By Khulekani Dumisa (@sirkhulz)
A few (okay – more than a few) years ago I started life out as a candidate attorney and I was fortunate enough to secure articles with a top law firm which made buying my first car an exciting prospect. After looking at my options carefully, I settled on a VW Polo. The race was a close one between the Polo and a Ford Fiesta but after much negotiation, the VW sales lady had an ace up her sleeve and threw in a maintenance plan to seal the deal. Notice something strange, the Toyota Yaris wasn’t even in consideration. In fact such was the gap between the Polo and the Yaris that the longest running banter between a friend who’d gone for the Yaris and I, was that since my car was the luxurious one of the two, if we ever went on a long drive, it would have to be used for such a trip. Fast forward to 2017, the folks at Toyota have decided to get serious about the Yaris and close the gap between the Yaris and the segment leaders. This is an exciting prospect that not impossible at all. They have made similar strides with the Toyota Etios although the gap still remains between it and the Polo Vivo.When the invitation to attend the launch of the new Yaris landed on my desk, I must confess to feeling extremely excited as memories of the banter of my former days came flooding back. Could the folks at Toyota have finally bridged the gap between the segment leader and the Yaris was the question I’d ask myself going to the launch. You might say that’s an unfair approach and each car should be judged on its own merits. True as that may be, the reality is that consumer in this segment is no longer a first time buyer I once was and has gotten very, very discerning. This buyer is likely to think long and hard about their decision and go over their options, naturally using the market leader as a yardstick, before they settle on what they want. As if Toyota were aware of what was on my mind, the launch kicked off with a long test drive. I mean within 20 minutes of landing, I was behind the wheel of the new 1.5 Yaris Pulse. The first impression was that Toyota has stepped things up. The design of the exterior looked bolder, all the way from the front with new headlights and refreshed grille to the back with new tailgate, bumper and lamp clusters.
The two tone body colour option made a statement of a car that wasn’t there as a bridesmaids for the likes of VW Polo but rather a car that was there to take its place at the altar and say I do as number 1. True to old habits, I opened the back door before I got upfront and I was pleased with the legroom for the back passengers. The only criticism was the more than generous legroom may have come that the expense of the boot. It’s still a decent boot but it could have been better.
Hoping upfront was an experience of its own. I got the same connection I’d gotten with models far up the Toyota line such as the new C-HR and the Fortuner. The dashboard looked clean and uncompromisingly good with a newly designed three-spoke steering wheel, propeller-style air vents, multimedia screen and controls in the centre console.
The drive in the 1.5 Pulse was composed and the engine was very responsive.
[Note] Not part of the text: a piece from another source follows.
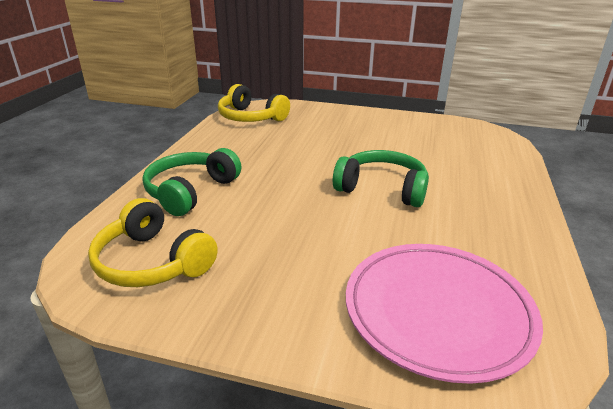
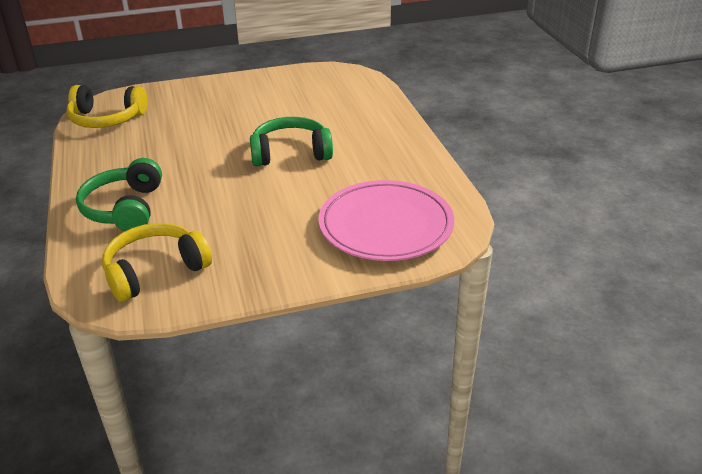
camera: 30 degrees left, 5 degrees up
yellow headphones [88,198,218,287] -> yellow headphones turned 135 degrees clockwise [102,223,212,302]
It felt like a different car from previous generations. This 1.5 engine is actually a new engine in the range, sits above the entry level 1.0 engine and replaces the previous generation 1.3 engine. Good news is that the 1.5 is more powerful (with 82 kW and 132 Nm) and more fuel efficient than the 1.3. Later on I got to try out the 1.5 Yaris Pulse Plus CVT in automatic guise. For this one, the folks at Toyota have thrown in a sport button and mounted paddle shifts on the wheel. Make no mistake, this is a good engine but I didn’t enjoy the noise feedback. I had to rely on the rev counter to see that I wasn’t abusing the engine. Only when I took things into my own hands by using the paddle shifts to sidestep the CVT’s delayed changes, did the engine feel quieter and as if it was operating in its natural space. Toyota should have done more with noice cancellation. The pricing for the Yaris is: – 1.0 Pulse MT: R199,000; – 1.5 Pulse MT: R228,700; – 1.5 Pulse CVT: R241,400; – 1.5 Pulse Plus CVT: R249,600; and – Hybrid: R307,200 (making the Yaris the only local car in its segment available with hybrid power). The above prices are inclusive of a 3 year/45 000km service plan and a 3 year/100 000km warranty. My overall impression was that the new Toyota has taken a great leap forward to make the Yaris Pulse capable of holding its own against the market leaders and, if they are not care, possibly beat them to the summit. Dislike: smallish boot. Likes: rear legroom and interior quality. Party tricks: two tone body colours and paddle shifts.